Can you answer Super Size? In your answer, state clearly whether he is correct or not and explain why. (Be sure to address all of the parts of his statement) In your answer, describe clearly how the p-value relates to the null and alternative hypotheses, as well as alpha. [Suggested word count: 170]
Q15. "I don't like statistical tests," Kevin says grumpily. "I think we should just always have very large samples; that way we can ensure that Type 1 and Type 2 error are zero, no matter what phenomena we are studying and no matter what the true effect size is.”

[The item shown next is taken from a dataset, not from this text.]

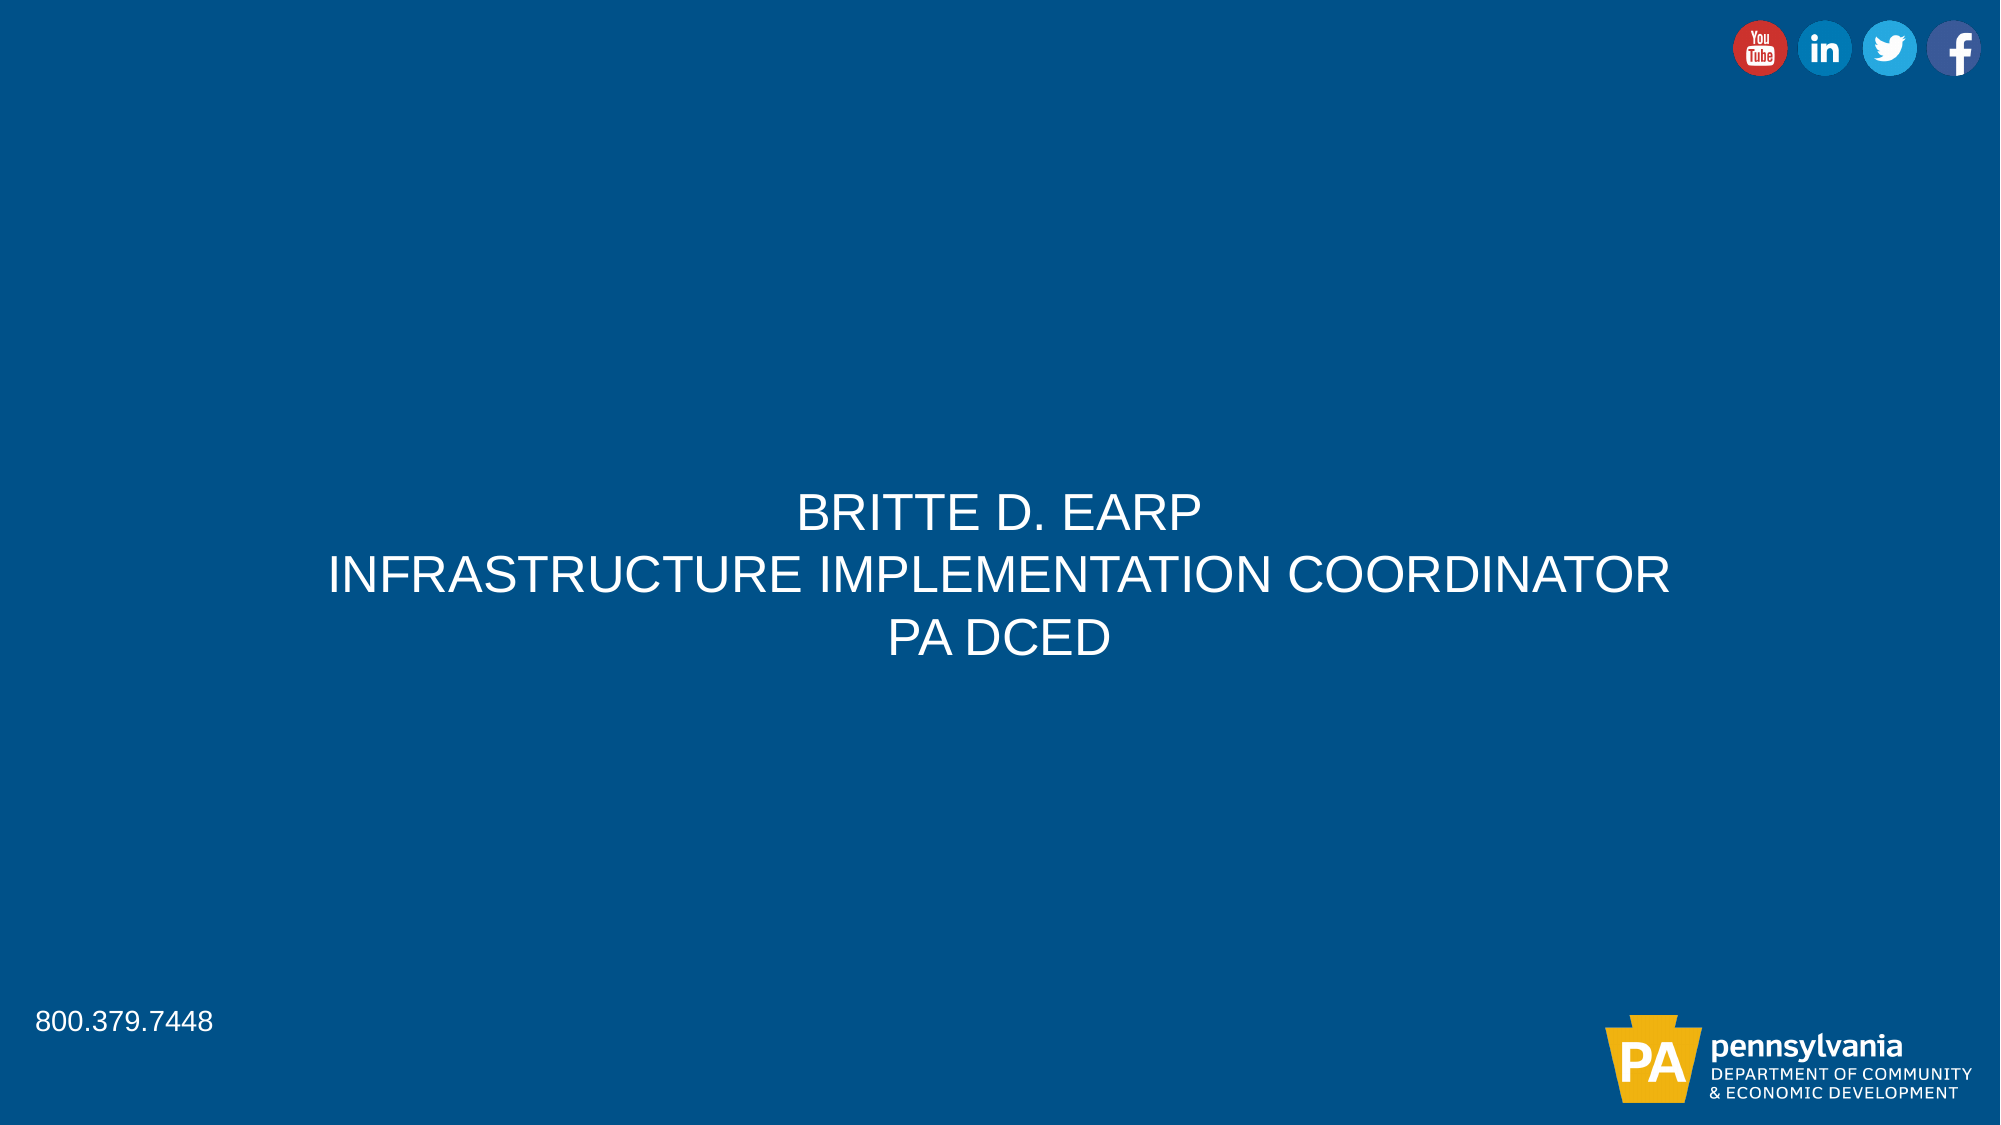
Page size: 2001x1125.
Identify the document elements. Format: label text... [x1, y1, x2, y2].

Imagine for now that we live in a world with lots of resources and it is possible to always have very high sample size (though not infinite, nor would we be sampling the entire population). Would this indeed permit both kinds of error to be zero or extremely close to zero? Why or why not? A full credit answer will discuss the relationship between alpha, beta, effect size, and sample size; there is no need to include any equations or calculations, but your answer should give an intuitive sense of how these four factors are related and why. [Suggested word count: 200]
Q16. This one is a freebie - any answer is fine as long as you answer it. What would you like to see happen in the Bunnyland story? (This can be anything, from a huge plot point to a tiny character development to a neat scene or anything in between). Use however many words you like; this doesn’t contribute to your word count!